▶ TASK PROMPT
Your output should be the line that contains "2015: 67045000 -> 100000000" and all lines after it in the records, retyped exactly through the last one.

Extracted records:

Start of Block

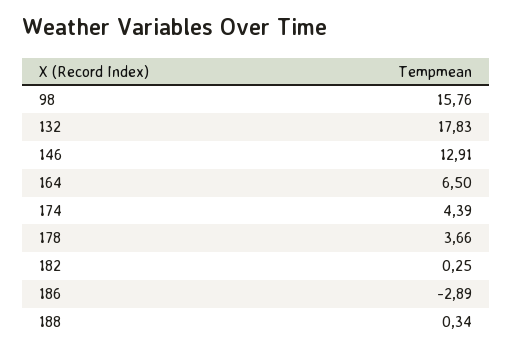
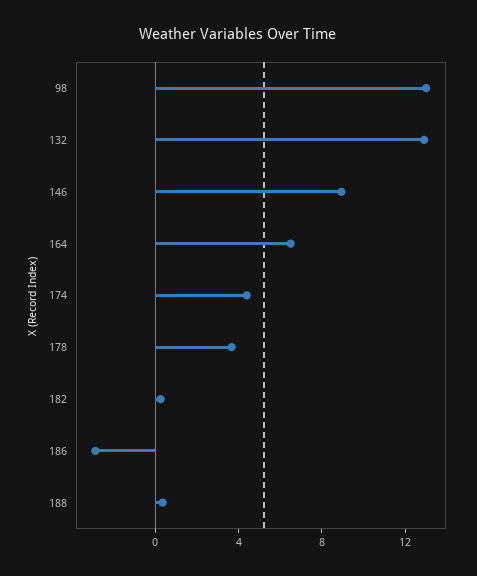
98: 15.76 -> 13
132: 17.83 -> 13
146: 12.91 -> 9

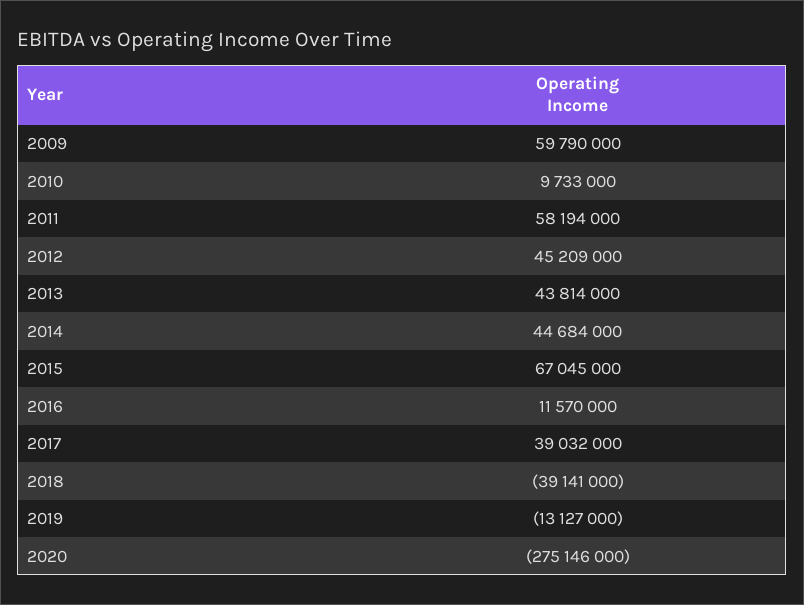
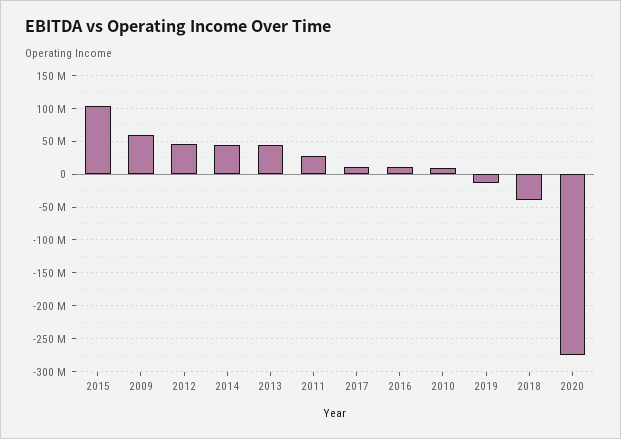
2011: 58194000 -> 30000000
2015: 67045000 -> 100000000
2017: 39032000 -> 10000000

End of Block

▶ EXPECTED OUTPUT
2015: 67045000 -> 100000000
2017: 39032000 -> 10000000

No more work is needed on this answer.